Though Shields’ ERA is up from last year, while other stats are down, he appeals to the Tigers for a lot of reasons. First, he’s a consistent innings eater, averaging better than six innings a start. Even during his recent struggles, he has lasted at least seven innings in four of his last five starts. He also has postseason experience, though he struggled in his last two Division Series starts.
The Tigers, moreover, have the pieces that would potentially appeal to the Rays, who covet a young catcher according to CBSSports.com’s Danny Knobler.

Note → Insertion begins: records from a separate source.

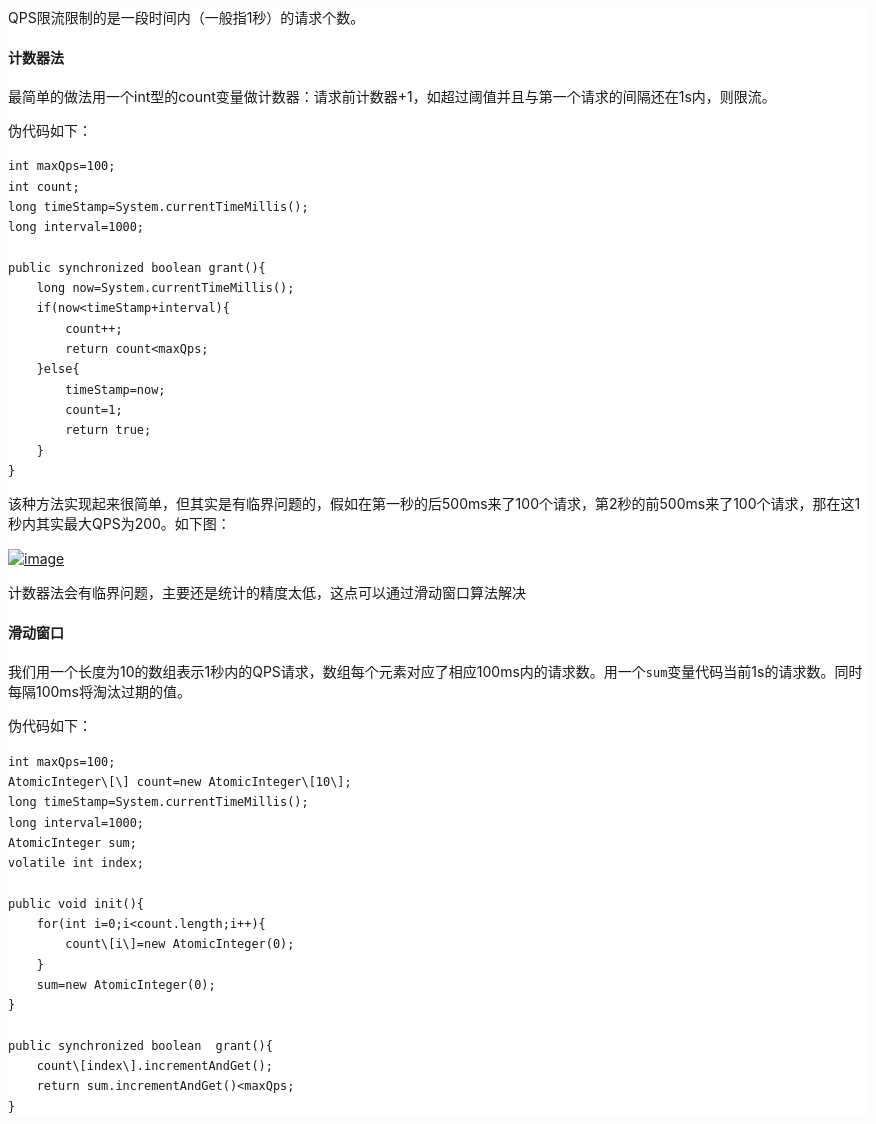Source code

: QPS限流限制的是一段时间内（一般指1秒）的请求个数。

#### 计数器法

最简单的做法用一个int型的count变量做计数器：请求前计数器+1，如超过阈值并且与第一个请求的间隔还在1s内，则限流。

伪代码如下：

    int maxQps=100;
    int count;
    long timeStamp=System.currentTimeMillis();
    long interval=1000;
    
    public synchronized boolean grant(){
        long now=System.currentTimeMillis();
        if(now<timeStamp+interval){
            count++;
            return count<maxQps;
        }else{
            timeStamp=now;
            count=1;
            return true;
        }
    }

该种方法实现起来很简单，但其实是有临界问题的，假如在第一秒的后500ms来了100个请求，第2秒的前500ms来了100个请求，那在这1秒内其实最大QPS为200。如下图：

[![image](https://camo.githubusercontent.com/3da89fad7a040e619e0c001ce14f92ee2d959321/68747470733a2f2f757365722d676f6c642d63646e2e786974752e696f2f323031392f312f32312f313638366632336137633562653335363f773d34303226683d32313026663d706e6726733d3131323136)](https://camo.githubusercontent.com/3da89fad7a040e619e0c001ce14f92ee2d959321/68747470733a2f2f757365722d676f6c642d63646e2e786974752e696f2f323031392f312f32312f313638366632336137633562653335363f773d34303226683d32313026663d706e6726733d3131323136)

计数器法会有临界问题，主要还是统计的精度太低，这点可以通过滑动窗口算法解决

#### 滑动窗口

我们用一个长度为10的数组表示1秒内的QPS请求，数组每个元素对应了相应100ms内的请求数。用一个`sum`变量代码当前1s的请求数。同时每隔100ms将淘汰过期的值。

伪代码如下：

    int maxQps=100;
    AtomicInteger\[\] count=new AtomicInteger\[10\];
    long timeStamp=System.currentTimeMillis();
    long interval=1000;
    AtomicInteger sum;
    volatile int index;
    
    public void init(){
        for(int i=0;i<count.length;i++){
            count\[i\]=new AtomicInteger(0);
        }
        sum=new AtomicInteger(0);
    }
    
    public synchronized boolean  grant(){
        count\[index\].incrementAndGet();
        return sum.incrementAndGet()<maxQps;
    }
    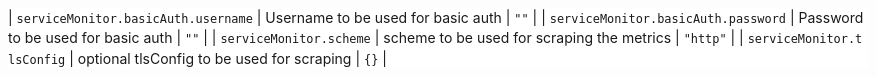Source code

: | `serviceMonitor.basicAuth.username`       | Username to be used for basic auth                                                                                                                                                                                                                                                                                                                                                                                                                                                                                                 | `""`                                                                                                            |
| `serviceMonitor.basicAuth.password`       | Password to be used for basic auth                                                                                                                                                                                                                                                                                                                                                                                                                                                                                                 | `""`                                                                                                            |
| `serviceMonitor.scheme`                   | scheme to be used for scraping the metrics                                                                                                                                                                                                                                                                                                                                                                                                                                                                                         | `"http"`                                                                                                        |
| `serviceMonitor.tlsConfig`                | optional tlsConfig to be used for scraping                                                                                                                                                                                                                                                                                                                                                                                                                                                                                         | `{}`                                                                                                            |

[anti-affinity]: https://kubernetes.io/docs/concepts/configuration/assign-pod-node/#affinity-and-anti-affinity
[environment from variables]: https://kubernetes.io/docs/tasks/configure-pod-container/configure-pod-configmap/#configure-all-key-value-pairs-in-a-configmap-as-container-environment-variables
[values.yaml]: https://github.com/opensearch-project/helm-charts/blob/main/charts/opensearch/values.yaml
[hostAliases]: https://kubernetes.io/docs/concepts/services-networking/add-entries-to-pod-etc-hosts-with-host-aliases/
[imagepullPolicy]: https://kubernetes.io/docs/concepts/containers/images/#updating-images
[imagePullSecrets]: https://kubernetes.io/docs/tasks/configure-pod-container/pull-image-private-registry/
[ingress]: https://kubernetes.io/docs/concepts/services-networking/ingress/
[resources]: https://kubernetes.io/docs/concepts/configuration/manage-compute-resources-container/
[labels]: https://kubernetes.io/docs/concepts/overview/working-with-objects/labels/
[maxUnavailable]: https://kubernetes.io/docs/tasks/run-application/configure-pdb/#specifying-a-poddisruptionbudget
[node affinity settings]: https://kubernetes.io/docs/concepts/configuration/assign-pod-node/#node-affinity-beta-feature
[pod affinity settings]: https://kubernetes.io/docs/concepts/scheduling-eviction/assign-pod-node/#types-of-inter-pod-affinity-and-anti-affinity
[nodeSelector]: https://kubernetes.io/docs/concepts/configuration/assign-pod-node/#nodeselector
[annotations]: https://kubernetes.io/docs/concepts/overview/working-with-objects/annotations/
[deploys statefulsets serially]: https://kubernetes.io/docs/concepts/workloads/controllers/statefulset/#pod-management-policies
[securityContext]: https://kubernetes.io/docs/tasks/configure-pod-container/security-context/
[priorityClass]: https://kubernetes.io/docs/concepts/configuration/pod-priority-preemption/#priorityclass
[roles]: https://opensearch.org/docs/opensearch/cluster/
[alternate scheduler]: https://kubernetes.io/docs/tasks/administer-cluster/configure-multiple-schedulers/#specify-schedulers-for-pods
[loadBalancer annotations]: https://kubernetes.io/docs/concepts/services-networking/service/#ssl-support-on-aws
[loadBalancer externalTrafficPolicy]: https://kubernetes.io/docs/tasks/access-application-cluster/create-external-load-balancer/#preserving-the-client-source-ip
[loadBalancer]: https://kubernetes.io/docs/concepts/services-networking/service/#loadbalancer
[nodePort]: https://kubernetes.io/docs/concepts/services-networking/service/#nodeport
[vm.max_map_count]: https://opensearch.org/docs/opensearch/install/important-settings/
[terminationGracePeriod]: https://kubernetes.io/docs/concepts/workloads/pods/pod/#termination-of-pods
[tolerations]: https://kubernetes.io/docs/concepts/configuration/taint-and-toleration/
[updateStrategy]: https://kubernetes.io/docs/concepts/workloads/controllers/statefulset/
[volumeClaimTemplate for statefulsets]: https://kubernetes.io/docs/concepts/workloads/controllers/statefulset/#stable-storage
[service types]: https://kubernetes.io/docs/concepts/services-networking/service/#publishing-services-service-types
[topologySpreadConstraints]: https://kubernetes.io/docs/concepts/workloads/pods/pod-topology-spread-constraints

[probe]: https://kubernetes.io/docs/tasks/configure-pod-container/configure-liveness-readiness-startup-probes/#define-readiness-probes
[exampleStartup]: https://github.com/opensearch-project/helm-charts/blob/main/charts/opensearch/values.yaml#332
[exampleLiveness]: https://github.com/opensearch-project/helm-charts/blob/main/charts/opensearch/values.yaml#340
[exampleReadiness]: https://github.com/opensearch-project/helm-charts/blob/main/charts/opensearch/values.yaml#349
[ServiceMonitor]: https://github.com/prometheus-operator/prometheus-operator/blob/main/Documentation/api.md#servicemonitor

While the Tigers aren’t deep in a lot of areas in the upper levels of their farm system, they have 3-4 quality catchers in their system, led by Futures Game participant Rob Brantly at Triple-A Toledo and James McCann, last year’s top draft pick, at Double-A Erie. With 25-year-old Alex Avila holding down the job in Detroit, the Tigers can afford to part with a catcher and still have depth for down the road.
By contrast, the Tigers were never heavily involved in Vargas rumors last year, zeroing in on Doug Fister instead. If they’re going to acquire a starter to replace lefty Drew Smyly, doing so with another left-hander would have a major appeal to avoid an all-righty rotation. Vargas fits that, and he does it while averaging nearly seven innings a start. His ERA, hit totals and WHIP ratio are all significantly higher away from Seattle’s Safeco Field, including six innings with four runs at Comerica Park earlier this season. However, he has quality starts in his last three outings, all on the road, all of them victories.